Meeting at the Municipal Palace, Lima. Photo: T. Hilde
Latin American cities are famous for their “urban diseases”, such as mass unemployment, overcrowding, water and power shortages, and slums. Does Lima, the capital of Peru, have these problems, too? How is the city government dealing with poverty reduction and infrastructure building? Will the expansion of the metropolitan area put too much pressure on the environment? With these questions in mind, we stepped into the Municipal Palace of Lima and had a discussion with two city officials – one in charge of the BarrioMio Program, whose aim is to improve conditions in Lima’s surrounding shantytowns, and the other in charge of urban planning in Lima.
The two officials first gave a brief introduction of Lima’s population growth: in 1931, Lima had approximately only 450,000 residents – this number grew to 1,800,000 in 1959 and 6,500,000 in 1995. Now, the population is almost 9 million, among whom one million live in shanty towns on the surrounding hills.
The rapid population growth in the city has posed serious problems to the city government.
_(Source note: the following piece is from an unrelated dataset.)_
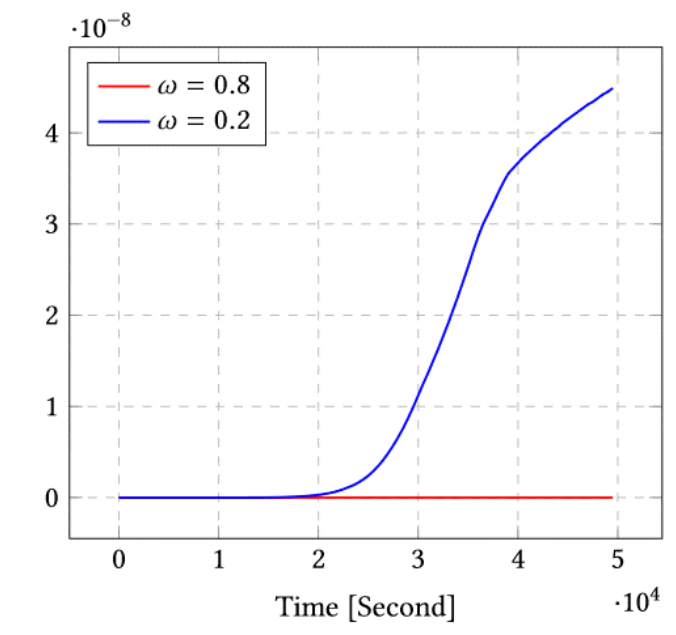
Figure 7. Diversity for ω = 0.8 and ω = 0.2 for the case of 20 sensors.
For example, after 2004, building shanties on the hillsides was no longer legal. However, new immigrants have never stopped such activities. These shanties usually do not have access to power or running water and are mostly far away from the center of the city.
According to the officials, one of the reasons why population growth in this city has been so rapid is that migrants have nowhere to go but Lima. Unlike other Latin American countries, which have at least one more large city in addition to their capitals, Peru has only one city whose population exceeds one million – that is Lima (together with the seaport of Callao, it forms a contiguous urban area known as the Lima Metropolitan Area). In fact, Arequipa, the second largest city in Peru, has a population that is only about one tenth of that of Lima. As a result, when rural residents decide to move into an urban area seeking more opportunities, they come to Lima without considering moving to other cities. As more and more migrants continue to arrive, the city government finds it more and more difficult to tackle the problems caused by population growth.
In addition, the city faces transportation challenges. As the city “had no plan at all in history” (as one of the officials said), the road system of Lima still has a long way to go to be fully effective. For example, as there is no road directly connecting the northeast region of Lima and the north region, people living in the northeast have to travel to the center of Lima first and then go to the north, which is a waste of money and time (think the Metro system of Washington D.C. – if you want to take a train from Silver Spring to Rockville, it will take you almost an hour because the train has to go to downtown DC first, while a bus running directly to Rockville will only take you about 30 minutes).
As introduced by the officials, the Lima city government has already taken some measures to solve these problems. For example, the program of BarrioMio has been set up to provide public services in shantytowns and thus improve the living conditions of new residents. However, the city has neither adequate resources nor the capacity to do a lot of things it intends to do, and “we cannot do that” was the phrase that these two officials reiterated most frequently during our discussion.
To a large extent, this lack of resources and capacity is due to a fragmented government system. The city is roughly equivalent to the Province of Lima, which is subdivided into 43 districts. The Metropolitan Municipality of Lima is the utmost authority of the entire city while each district has its own local government and local political leaders. What makes things worse is that, since Lima is the capital of the country, its urban planning is often contravened by the central government. For example, if the central government wants to build a metro line in Lima, it can do so without coordinating with the city government. This three-tier government system creates high negotiation costs in infrastructure-building programs in Lima and lowers the efficiency of government bureaucracy. Under these circumstances, it is no wonder that one of the officials said that “the most serious problem is that the population in Lima is fragmented and disorganized, and so is the government.”